Though protected from criticism by the moldy gauze of antiquity, Plato and his teacher/mouthpiece Socrates are not so different from us; they had their fears and prejudices just as we have ours. We still live in the fabled cave Socrates describes in The Republic, watching the shadows on the walls and thinking them reality. He thought that only the philosopher could throw off his shackles in the sensible world and leave the cave for the heaven of Ideas; the philosopher alone could wield this pure knowledge in ruling the Republic. In didn't occur to Plato/Socrates that the World of Forms beyond the cave might only be another shadow or even hallucination. Plato could not escape the trap into which any utopian can fall: he didn't believe enough in his own fallibility.
The City on the Hill
More than just a source of gold, in the Christian imagination the New World represented the triumph of the natural ideal over a decadent European culture.
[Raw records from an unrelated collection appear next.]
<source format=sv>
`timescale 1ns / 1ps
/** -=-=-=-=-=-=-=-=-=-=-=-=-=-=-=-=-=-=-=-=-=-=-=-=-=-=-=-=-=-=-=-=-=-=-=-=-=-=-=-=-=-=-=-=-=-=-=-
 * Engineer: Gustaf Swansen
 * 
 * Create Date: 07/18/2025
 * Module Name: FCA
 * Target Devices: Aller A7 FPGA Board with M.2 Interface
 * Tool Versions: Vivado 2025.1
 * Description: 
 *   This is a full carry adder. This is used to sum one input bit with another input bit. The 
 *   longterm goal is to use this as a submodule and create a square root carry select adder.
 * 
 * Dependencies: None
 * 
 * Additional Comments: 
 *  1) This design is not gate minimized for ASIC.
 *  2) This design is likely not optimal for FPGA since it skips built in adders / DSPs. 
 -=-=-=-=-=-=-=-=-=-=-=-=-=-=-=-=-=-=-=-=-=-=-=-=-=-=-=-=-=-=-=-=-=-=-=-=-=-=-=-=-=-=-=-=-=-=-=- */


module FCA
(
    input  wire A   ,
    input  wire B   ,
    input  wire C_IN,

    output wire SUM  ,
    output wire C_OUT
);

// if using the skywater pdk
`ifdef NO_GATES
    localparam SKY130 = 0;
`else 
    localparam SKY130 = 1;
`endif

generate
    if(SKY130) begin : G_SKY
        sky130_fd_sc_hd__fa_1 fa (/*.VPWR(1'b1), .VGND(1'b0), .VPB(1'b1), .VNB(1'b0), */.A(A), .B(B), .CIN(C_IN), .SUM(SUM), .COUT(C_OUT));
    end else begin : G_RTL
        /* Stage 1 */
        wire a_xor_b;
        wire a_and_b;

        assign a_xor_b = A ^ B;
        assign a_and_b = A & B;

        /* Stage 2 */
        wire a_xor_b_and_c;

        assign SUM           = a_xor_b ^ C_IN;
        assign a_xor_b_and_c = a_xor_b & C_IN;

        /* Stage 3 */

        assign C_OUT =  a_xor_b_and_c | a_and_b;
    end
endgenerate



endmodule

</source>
Naked and innocent "Indians," living in communitarian grace, appeared immediately in the writings of Conquistadors and would serve to bolster a utopian image in Europe of the New World. (This chimera persists, mutated, in New Age idealizations of indigenous culture.) When the natives wouldn't conform to that image, in due course it became necessary destroy their villages so that their souls might be saved. "They are not fit to command or lead," said one exemplary Catholic of those he deemed his racial inferiors, "but to be commanded and lead."
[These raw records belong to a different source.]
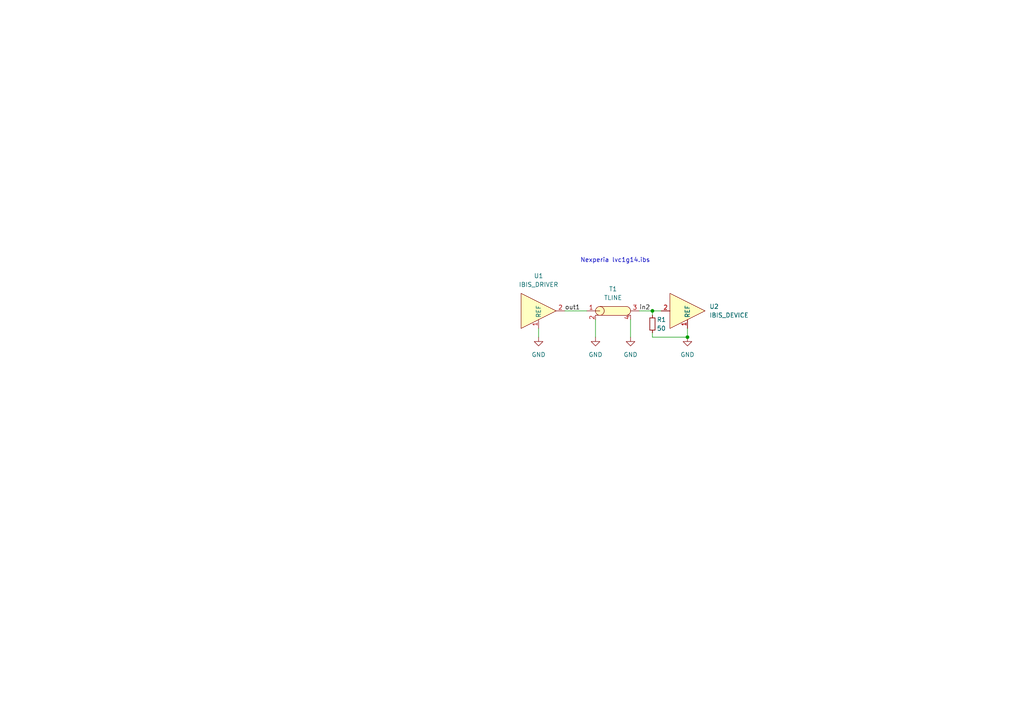
<source format=kicad_sch>
(kicad_sch
	(version 20231120)
	(generator "eeschema")
	(generator_version "7.99")
	(uuid "933839a3-307b-42c1-a8da-d9c17acf5ff1")
	(paper "A4")
	
	(junction
		(at 199.39 97.79)
		(diameter 0)
		(color 0 0 0 0)
		(uuid "52c48b20-1601-4e78-8114-a283afd06b55")
	)
	(junction
		(at 189.23 90.17)
		(diameter 0)
		(color 0 0 0 0)
		(uuid "9da675e1-a739-4437-800d-d90f6f16cedf")
	)
	(wire
		(pts
			(xy 163.83 90.17) (xy 170.18 90.17)
		)
		(stroke
			(width 0)
			(type default)
		)
		(uuid "1d3ef19f-e8a6-4f87-b2d2-2ae21f241d81")
	)
	(wire
		(pts
			(xy 199.39 95.25) (xy 199.39 97.79)
		)
		(stroke
			(width 0)
			(type default)
		)
		(uuid "454d6e06-c919-429c-b6c5-405bf586cccc")
	)
	(wire
		(pts
			(xy 189.23 90.17) (xy 189.23 91.44)
		)
		(stroke
			(width 0)
			(type default)
		)
		(uuid "6bde486b-954a-4652-95c5-face080818a6")
	)
	(wire
		(pts
			(xy 156.21 95.25) (xy 156.21 97.79)
		)
		(stroke
			(width 0)
			(type default)
		)
		(uuid "833b1c32-30bb-415f-9e75-7cee369f0160")
	)
	(wire
		(pts
			(xy 189.23 96.52) (xy 189.23 97.79)
		)
		(stroke
			(width 0)
			(type default)
		)
		(uuid "a0602e63-d322-4063-bbd7-e2c9a7a2f39a")
	)
	(wire
		(pts
			(xy 189.23 97.79) (xy 199.39 97.79)
		)
		(stroke
			(width 0)
			(type default)
		)
		(uuid "a5e900d4-f8c0-4bac-aaaa-755125964880")
	)
	(wire
		(pts
			(xy 189.23 90.17) (xy 191.77 90.17)
		)
		(stroke
			(width 0)
			(type default)
		)
		(uuid "c3e8710e-5ca2-4f97-9b16-b8943163a581")
	)
	(wire
		(pts
			(xy 172.72 92.71) (xy 172.72 97.79)
		)
		(stroke
			(width 0)
			(type default)
		)
		(uuid "ede0d159-bc4c-40b5-a6c8-569ff3478e92")
	)
	(wire
		(pts
			(xy 182.88 92.71) (xy 182.88 97.79)
		)
		(stroke
			(width 0)
			(type default)
		)
		(uuid "f9cfcb1a-314a-47db-9d23-d4f45d088bbd")
	)
	(wire
		(pts
			(xy 185.42 90.17) (xy 189.23 90.17)
		)
		(stroke
			(width 0)
			(type default)
		)
		(uuid "fc984c37-9e67-4333-86ef-c21eee4e9b2c")
	)
	(text "Nexperia lvc1g14.ibs"
		(exclude_from_sim no)
		(at 178.435 75.565 0)
		(effects
			(font
				(size 1.27 1.27)
			)
		)
		(uuid "fe458f71-bfe3-4d30-b3d2-809aeb548df0")
	)
	(label "in2"
		(at 185.42 90.17 0)
		(fields_autoplaced yes)
		(effects
			(font
				(size 1.27 1.27)
			)
			(justify left bottom)
		)
		(uuid "6791de9e-3ece-49e9-9df4-22ac30b8169d")
	)
	(label "out1"
		(at 163.83 90.17 0)
		(fields_autoplaced yes)
		(effects
			(font
				(size 1.27 1.27)
			)
			(justify left bottom)
		)
		(uuid "f12d1b19-20ec-4611-90bd-d33e03d64d24")
	)
	(symbol
		(lib_id "Simulation_SPICE:IBIS_DEVICE")
		(at 199.39 90.17 0)
		(unit 1)
		(exclude_from_sim no)
		(in_bom yes)
		(on_board yes)
		(dnp no)
		(fields_autoplaced yes)
		(uuid "0de3c582-16c7-43ce-be8a-277d55b4e2e4")
		(property "Reference" "U2"
			(at 205.74 88.8999 0)
			(effects
				(font
					(size 1.27 1.27)
				)
				(justify left)
			)
		)
		(property "Value" "IBIS_DEVICE"
			(at 205.74 91.4399 0)
			(effects
				(font
					(size 1.27 1.27)
				)
				(justify left)
			)
		)
		(property "Footprint" ""
			(at 199.39 90.17 0)
			(effects
				(font
					(size 1.27 1.27)
				)
				(hide yes)
			)
		)
		(property "Datasheet" "https://ibis.org"
			(at 200.66 83.82 0)
			(effects
				(font
					(size 1.27 1.27)
				)
				(hide yes)
			)
		)
		(property "Description" "Device model for IBIS files. Pin 3 can be used to monitor the die potential"
			(at 199.39 90.17 0)
			(effects
				(font
					(size 1.27 1.27)
				)
				(hide yes)
			)
		)
		(property "Ibis_Pin" ""
			(at 199.39 90.17 0)
			(effects
				(font
					(size 1.27 1.27)
				)
				(hide yes)
			)
		)
		(property "Ibis_Model" ""
			(at 199.39 90.17 0)
			(effects
				(font
					(size 1.27 1.27)
				)
				(hide yes)
			)
		)
		(property "Sim.Device" "IBIS"
			(at 199.39 90.17 0)
			(effects
				(font
					(size 1.27 1.27)
				)
				(hide yes)
			)
		)
		(property "Sim.Type" "DEVICE"
			(at 199.39 90.17 0)
			(effects
				(font
					(size 1.27 1.27)
				)
				(hide yes)
			)
		)
		(property "Sim.Pins" "1=GND 2=IN/OUT"
			(at 199.39 90.17 0)
			(effects
				(font
					(size 1.27 1.27)
				)
				(hide yes)
			)
		)
		(property "Sim.Library" "lvc1g14.ibs"
			(at 199.39 90.17 0)
			(effects
				(font
					(size 1.27 1.27)
				)
				(hide yes)
			)
		)
		(property "Sim.Name" "74LVC1G14_GM"
			(at 199.39 90.17 0)
			(effects
				(font
					(size 1.27 1.27)
				)
				(hide yes)
			)
		)
		(property "Sim.Ibis.Pin" "2"
			(at 199.39 90.17 0)
			(effects
				(font
					(size 1.27 1.27)
				)
				(hide yes)
			)
		)
		(property "Sim.Ibis.Model" "LVC_XG14IN_33"
			(at 199.39 90.17 0)
			(effects
				(font
					(size 1.27 1.27)
				)
				(hide yes)
			)
		)
		(pin "2"
			(uuid "88a15e7d-9e49-4858-99d2-688dbde6e925")
		)
		(pin "1"
			(uuid "c3cfc857-bff8-4f6c-896a-0814b648027b")
		)
		(instances
			(project "ibis2"
				(path "/933839a3-307b-42c1-a8da-d9c17acf5ff1"
					(reference "U2")
					(unit 1)
				)
			)
		)
	)
	(symbol
		(lib_id "power:GND")
		(at 156.21 97.79 0)
		(unit 1)
		(exclude_from_sim no)
		(in_bom yes)
		(on_board yes)
		(dnp no)
		(fields_autoplaced yes)
		(uuid "34e0e789-c8ea-4d30-a88d-b9e964d64ecf")
		(property "Reference" "#PWR02"
			(at 156.21 104.14 0)
			(effects
				(font
					(size 1.27 1.27)
				)
				(hide yes)
			)
		)
		(property "Value" "GND"
			(at 156.21 102.87 0)
			(effects
				(font
					(size 1.27 1.27)
				)
			)
		)
		(property "Footprint" ""
			(at 156.21 97.79 0)
			(effects
				(font
					(size 1.27 1.27)
				)
				(hide yes)
			)
		)
		(property "Datasheet" ""
			(at 156.21 97.79 0)
			(effects
				(font
					(size 1.27 1.27)
				)
				(hide yes)
			)
		)
		(property "Description" "Power symbol creates a global label with name \"GND\" , ground"
			(at 156.21 97.79 0)
			(effects
				(font
					(size 1.27 1.27)
				)
				(hide yes)
			)
		)
		(pin "1"
			(uuid "5a6d6890-d12f-46d3-882a-042f9beee077")
		)
		(instances
			(project "ibis2"
				(path "/933839a3-307b-42c1-a8da-d9c17acf5ff1"
					(reference "#PWR02")
					(unit 1)
				)
			)
		)
	)
	(symbol
		(lib_id "power:GND")
		(at 172.72 97.79 0)
		(unit 1)
		(exclude_from_sim no)
		(in_bom yes)
		(on_board yes)
		(dnp no)
		(fields_autoplaced yes)
		(uuid "66a7ed12-99b6-46bf-8e6e-6aa8fecbb7bb")
		(property "Reference" "#PWR01"
			(at 172.72 104.14 0)
			(effects
				(font
					(size 1.27 1.27)
				)
				(hide yes)
			)
		)
		(property "Value" "GND"
			(at 172.72 102.87 0)
			(effects
				(font
					(size 1.27 1.27)
				)
			)
		)
		(property "Footprint" ""
			(at 172.72 97.79 0)
			(effects
				(font
					(size 1.27 1.27)
				)
				(hide yes)
			)
		)
		(property "Datasheet" ""
			(at 172.72 97.79 0)
			(effects
				(font
					(size 1.27 1.27)
				)
				(hide yes)
			)
		)
		(property "Description" "Power symbol creates a global label with name \"GND\" , ground"
			(at 172.72 97.79 0)
			(effects
				(font
					(size 1.27 1.27)
				)
				(hide yes)
			)
		)
		(pin "1"
			(uuid "5c72cf7f-872e-4031-9588-5b2d696cc311")
		)
		(instances
			(project "ibis2"
				(path "/933839a3-307b-42c1-a8da-d9c17acf5ff1"
					(reference "#PWR01")
					(unit 1)
				)
			)
		)
	)
	(symbol
		(lib_id "Simulation_SPICE:TLINE")
		(at 177.8 90.17 0)
		(unit 1)
		(exclude_from_sim no)
		(in_bom no)
		(on_board no)
		(dnp no)
		(fields_autoplaced yes)
		(uuid "7e43e4d2-a62f-4a7b-9886-01f3605700b0")
		(property "Reference" "T1"
			(at 177.8009 83.82 0)
			(effects
				(font
					(size 1.27 1.27)
				)
			)
		)
		(property "Value" "TLINE"
			(at 177.8009 86.36 0)
			(effects
				(font
					(size 1.27 1.27)
				)
			)
		)
		(property "Footprint" ""
			(at 177.8 90.17 0)
			(effects
				(font
					(size 1.27 1.27)
				)
				(hide yes)
			)
		)
		(property "Datasheet" "http://ngspice.sourceforge.net/docs/ngspice-36-manual.pdf#7f"
			(at 177.8 85.09 0)
			(effects
				(font
					(size 1.27 1.27)
				)
				(hide yes)
			)
		)
		(property "Description" "Lossless transmission line, for simulation only"
			(at 177.8 90.17 0)
			(effects
				(font
					(size 1.27 1.27)
				)
				(hide yes)
			)
		)
		(property "Sim.Device" "TLINE"
			(at 177.8 90.17 0)
			(effects
				(font
					(size 1.27 1.27)
				)
				(hide yes)
			)
		)
		(property "Sim.Pins" "1=1+ 2=1- 3=2+ 4=2-"
			(at 177.8 90.17 0)
			(effects
				(font
					(size 1.27 1.27)
				)
				(hide yes)
			)
		)
		(property "Sim.Params" "z0=50 td=1n"
			(at 177.8 90.17 0)
			(effects
				(font
					(size 1.27 1.27)
				)
				(hide yes)
			)
		)
		(pin "3"
			(uuid "15e48d60-a1cd-4e29-9240-4c71be30cbe6")
		)
		(pin "2"
			(uuid "59fb3201-5b67-4b37-be5f-630f95139556")
		)
		(pin "4"
			(uuid "603d47fe-0225-42d6-9b93-986e3e36396d")
		)
		(pin "1"
			(uuid "ee8fdd41-e88a-4ea6-8433-b05257e7a93a")
		)
		(instances
			(project "ibis2"
				(path "/933839a3-307b-42c1-a8da-d9c17acf5ff1"
					(reference "T1")
					(unit 1)
				)
			)
		)
	)
	(symbol
		(lib_id "Device:R_Small")
		(at 189.23 93.98 0)
		(unit 1)
		(exclude_from_sim no)
		(in_bom yes)
		(on_board yes)
		(dnp no)
		(uuid "a2b28808-8f11-4d75-9f98-e65960b2369a")
		(property "Reference" "R1"
			(at 190.5 92.71 0)
			(effects
				(font
					(size 1.27 1.27)
				)
				(justify left)
			)
		)
		(property "Value" "50"
			(at 190.5 95.25 0)
			(effects
				(font
					(size 1.27 1.27)
				)
				(justify left)
			)
		)
		(property "Footprint" ""
			(at 189.23 93.98 0)
			(effects
				(font
					(size 1.27 1.27)
				)
				(hide yes)
			)
		)
		(property "Datasheet" "~"
			(at 189.23 93.98 0)
			(effects
				(font
					(size 1.27 1.27)
				)
				(hide yes)
			)
		)
		(property "Description" "Resistor, small symbol"
			(at 189.23 93.98 0)
			(effects
				(font
					(size 1.27 1.27)
				)
				(hide yes)
			)
		)
		(pin "2"
			(uuid "70f873a6-a6fe-4ea8-b31f-062016292ae2")
		)
		(pin "1"
			(uuid "4d9c35f5-2cb3-4369-9c90-46854ffaaa6a")
		)
		(instances
			(project "ibis2"
				(path "/933839a3-307b-42c1-a8da-d9c17acf5ff1"
					(reference "R1")
					(unit 1)
				)
			)
		)
	)
	(symbol
		(lib_id "Simulation_SPICE:IBIS_DRIVER")
		(at 156.21 90.17 0)
		(unit 1)
		(exclude_from_sim no)
		(in_bom yes)
		(on_board yes)
		(dnp no)
		(fields_autoplaced yes)
		(uuid "c7a80bcd-bd15-49c3-bb4a-f6240cb6a7c1")
		(property "Reference" "U1"
			(at 156.21 80.01 0)
			(effects
				(font
					(size 1.27 1.27)
				)
			)
		)
		(property "Value" "IBIS_DRIVER"
			(at 156.21 82.55 0)
			(effects
				(font
					(size 1.27 1.27)
				)
			)
		)
		(property "Footprint" ""
			(at 156.21 90.17 0)
			(effects
				(font
					(size 1.27 1.27)
				)
				(hide yes)
			)
		)
		(property "Datasheet" "https://ibis.org"
			(at 156.21 83.82 0)
			(effects
				(font
					(size 1.27 1.27)
				)
				(hide yes)
			)
		)
		(property "Description" "Driver model for IBIS files."
			(at 156.21 90.17 0)
			(effects
				(font
					(size 1.27 1.27)
				)
				(hide yes)
			)
		)
		(property "Sim_Name" ""
			(at 156.21 90.17 0)
			(effects
				(font
					(size 1.27 1.27)
				)
				(hide yes)
			)
		)
		(property "Sim_Library" ""
			(at 156.21 90.17 0)
			(effects
				(font
					(size 1.27 1.27)
				)
				(hide yes)
			)
		)
		(property "Ibis_Pin" ""
			(at 156.21 90.17 0)
			(effects
				(font
					(size 1.27 1.27)
				)
				(hide yes)
			)
		)
		(property "Ibis_Model" ""
			(at 156.21 90.17 0)
			(effects
				(font
					(size 1.27 1.27)
				)
				(hide yes)
			)
		)
		(property "Sim.Device" "IBIS"
			(at 156.21 90.17 0)
			(effects
				(font
					(size 1.27 1.27)
				)
				(hide yes)
			)
		)
		(property "Sim.Type" "RECTDRIVER"
			(at 156.21 90.17 0)
			(effects
				(font
					(size 1.27 1.27)
				)
				(hide yes)
			)
		)
		(property "Sim.Pins" "1=GND 2=IN/OUT"
			(at 156.21 90.17 0)
			(effects
				(font
					(size 1.27 1.27)
				)
				(hide yes)
			)
		)
		(property "Sim.Library" "lvc1g14.ibs"
			(at 156.21 90.17 0)
			(effects
				(font
					(size 1.27 1.27)
				)
				(hide yes)
			)
		)
		(property "Sim.Name" "74LVC1G14_GM"
			(at 156.21 90.17 0)
			(effects
				(font
					(size 1.27 1.27)
				)
				(hide yes)
			)
		)
		(property "Sim.Ibis.Pin" "4"
			(at 156.21 90.17 0)
			(effects
				(font
					(size 1.27 1.27)
				)
				(hide yes)
			)
		)
		(property "Sim.Ibis.Model" "LVC_XGOUTI_33"
			(at 156.21 90.17 0)
			(effects
				(font
					(size 1.27 1.27)
				)
				(hide yes)
			)
		)
		(property "Sim.Params" "ton=3e-9 toff=3e-9 td=1e-9 n=3"
			(at 156.21 90.17 0)
			(effects
				(font
					(size 1.27 1.27)
				)
				(hide yes)
			)
		)
		(pin "1"
			(uuid "0706fbd8-83c3-4929-adad-b479ba14360f")
		)
		(pin "2"
			(uuid "dcfe46b1-5715-4615-8146-6628be53629a")
		)
		(instances
			(project "ibis2"
				(path "/933839a3-307b-42c1-a8da-d9c17acf5ff1"
					(reference "U1")
					(unit 1)
				)
			)
		)
	)
	(symbol
		(lib_id "power:GND")
		(at 199.39 97.79 0)
		(unit 1)
		(exclude_from_sim no)
		(in_bom yes)
		(on_board yes)
		(dnp no)
		(fields_autoplaced yes)
		(uuid "e7b3a88a-0b8b-4254-a3f2-53f43def5ad3")
		(property "Reference" "#PWR03"
			(at 199.39 104.14 0)
			(effects
				(font
					(size 1.27 1.27)
				)
				(hide yes)
			)
		)
		(property "Value" "GND"
			(at 199.39 102.87 0)
			(effects
				(font
					(size 1.27 1.27)
				)
			)
		)
		(property "Footprint" ""
			(at 199.39 97.79 0)
			(effects
				(font
					(size 1.27 1.27)
				)
				(hide yes)
			)
		)
		(property "Datasheet" ""
			(at 199.39 97.79 0)
			(effects
				(font
					(size 1.27 1.27)
				)
				(hide yes)
			)
		)
		(property "Description" "Power symbol creates a global label with name \"GND\" , ground"
			(at 199.39 97.79 0)
			(effects
				(font
					(size 1.27 1.27)
				)
				(hide yes)
			)
		)
		(pin "1"
			(uuid "cebbcc89-8de3-4bad-ac6d-922eb1ba3111")
		)
		(instances
			(project "ibis2"
				(path "/933839a3-307b-42c1-a8da-d9c17acf5ff1"
					(reference "#PWR03")
					(unit 1)
				)
			)
		)
	)
	(symbol
		(lib_id "power:GND")
		(at 182.88 97.79 0)
		(unit 1)
		(exclude_from_sim no)
		(in_bom yes)
		(on_board yes)
		(dnp no)
		(fields_autoplaced yes)
		(uuid "fd43abae-53d8-4d0f-93b2-540b493d297a")
		(property "Reference" "#PWR04"
			(at 182.88 104.14 0)
			(effects
				(font
					(size 1.27 1.27)
				)
				(hide yes)
			)
		)
		(property "Value" "GND"
			(at 182.88 102.87 0)
			(effects
				(font
					(size 1.27 1.27)
				)
			)
		)
		(property "Footprint" ""
			(at 182.88 97.79 0)
			(effects
				(font
					(size 1.27 1.27)
				)
				(hide yes)
			)
		)
		(property "Datasheet" ""
			(at 182.88 97.79 0)
			(effects
				(font
					(size 1.27 1.27)
				)
				(hide yes)
			)
		)
		(property "Description" "Power symbol creates a global label with name \"GND\" , ground"
			(at 182.88 97.79 0)
			(effects
				(font
					(size 1.27 1.27)
				)
				(hide yes)
			)
		)
		(pin "1"
			(uuid "66d12219-ccf5-43f8-8200-57341bbaf14b")
		)
		(instances
			(project "ibis2"
				(path "/933839a3-307b-42c1-a8da-d9c17acf5ff1"
					(reference "#PWR04")
					(unit 1)
				)
			)
		)
	)
	(sheet_instances
		(path "/"
			(page "1")
		)
	)
)
</source>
Up North, their Calvinist counterparts arrived and set about creating a Protestant utopia of everlasting hierarchy. "We must consider that we shall be a city upon a hill," preached Massachusetts governor John Winthrop. "God Almighty in His most holy and wise providence, hath soe disposed of the condition of mankind, as in all times some must be rich, some poore, some high and eminent in power and dignitie; others mean and in submission." The New World was to be More's Utopia, at last made real. In Salem sixty years later, witches would burn. A Native American apocalypse was not far behind, followed by Filipinos, El Salvadorans, Vietnamese, Iraqis, and anyone else who ran afoul of this utopian marriage of theocratic and imperial aspiration.